Many in law enforcement have the erroneous belief that they can order people to stop taking pictures or recording in public. Interference and in some cases arrests stemming from those actions have led to a number of court cases resulting in six-figure settlements, new policies and procedures and sometimes serious disciplinary actions against the officers involved. 

As the general counsel for the National Press Photographers Association (NPPA), representing 7,000 visual journalists nationally, Mickey Osterreicher deals with these issues on a daily basis. As a former print and broadcast photojournalist and a uniformed reserve deputy with the Erie County Sheriff’s Department since 1976, he brings a unique perspective to this growing problem. He will be joined by former NPPA past president and attorney Alicia Calzada.

In this intensive three-hour session Thursday, October 24, from 8:45 to 11:45 a.m., NPPA's Osterreicher and Alicia Calzada will address First and Fourth Amendment rights and provide an analysis and update on the most recent cases and court rulings dealing with these issues.
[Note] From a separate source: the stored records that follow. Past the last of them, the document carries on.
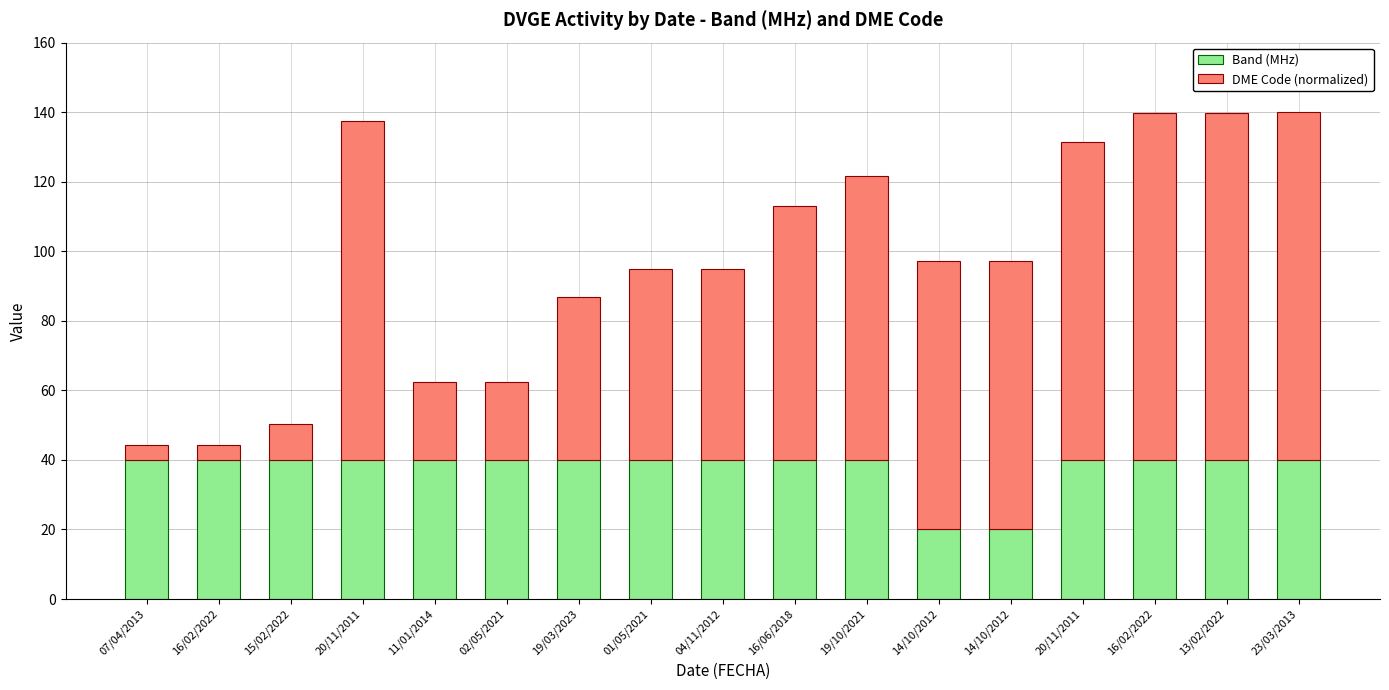

List the series in order of their overall mean, highest first.

DME Code (normalized), Band (MHz)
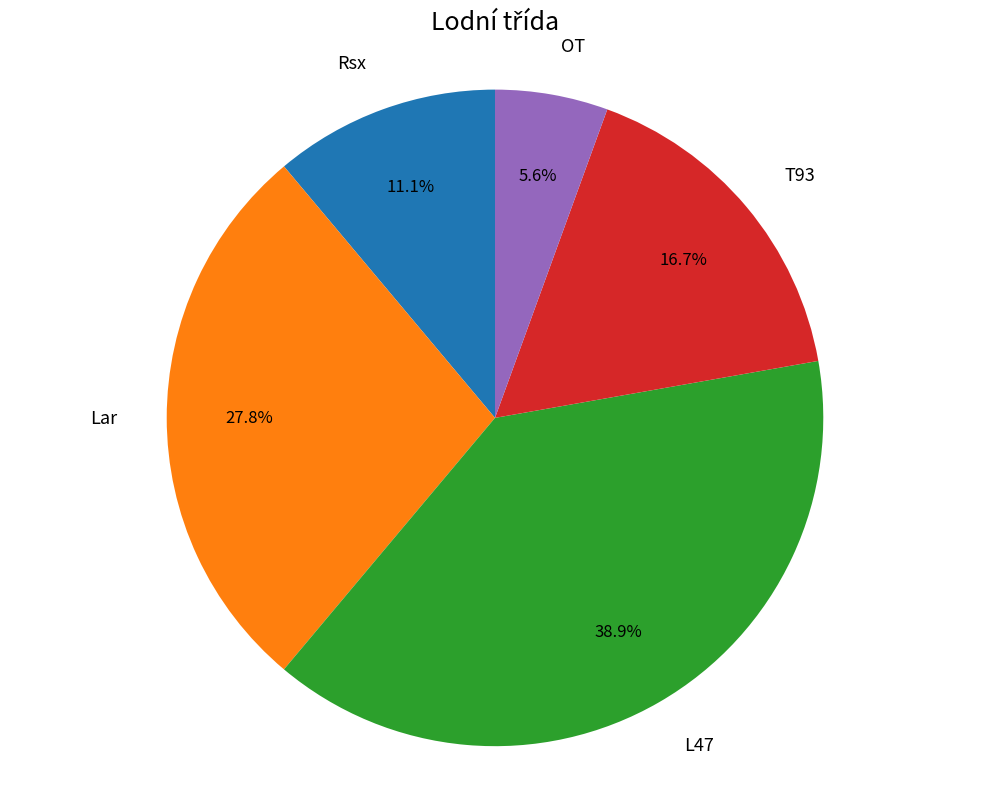

Is there any slice that represents more than half of the pie?

No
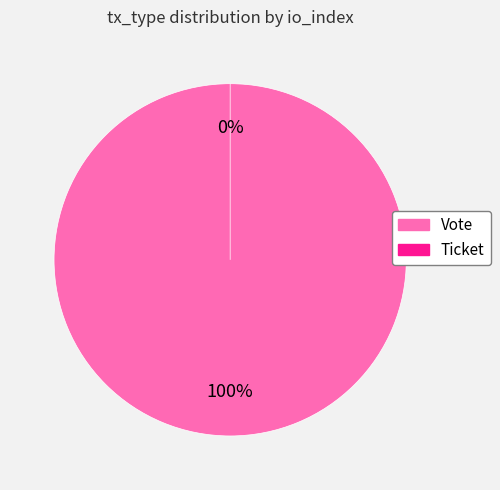

To the nearest percent, what portion does Vote represent?

100%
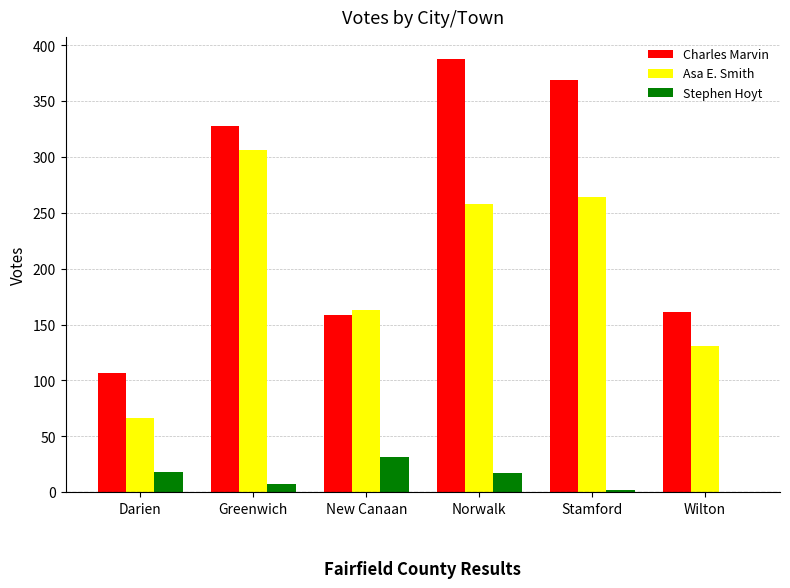

The value of Charles Marvin at Stamford is 369. True or false?

True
He’ll discuss the implications of new legislation being proposed and enacted by a growing number of states, ostensibly intended to protect people and businesses from those who would photograph and record. Calzada will look at some of the terms and conditions under which images and videos may be posted online, along with a discussion of copyright, fair use, cease and desist letters, DMCA and takedown notices. As millions of images and videos get uploaded, viewed and shared, the importance of understanding and protecting intellectual property rights is more vital than ever. This session will offer practical advice for all photographers facing these situations.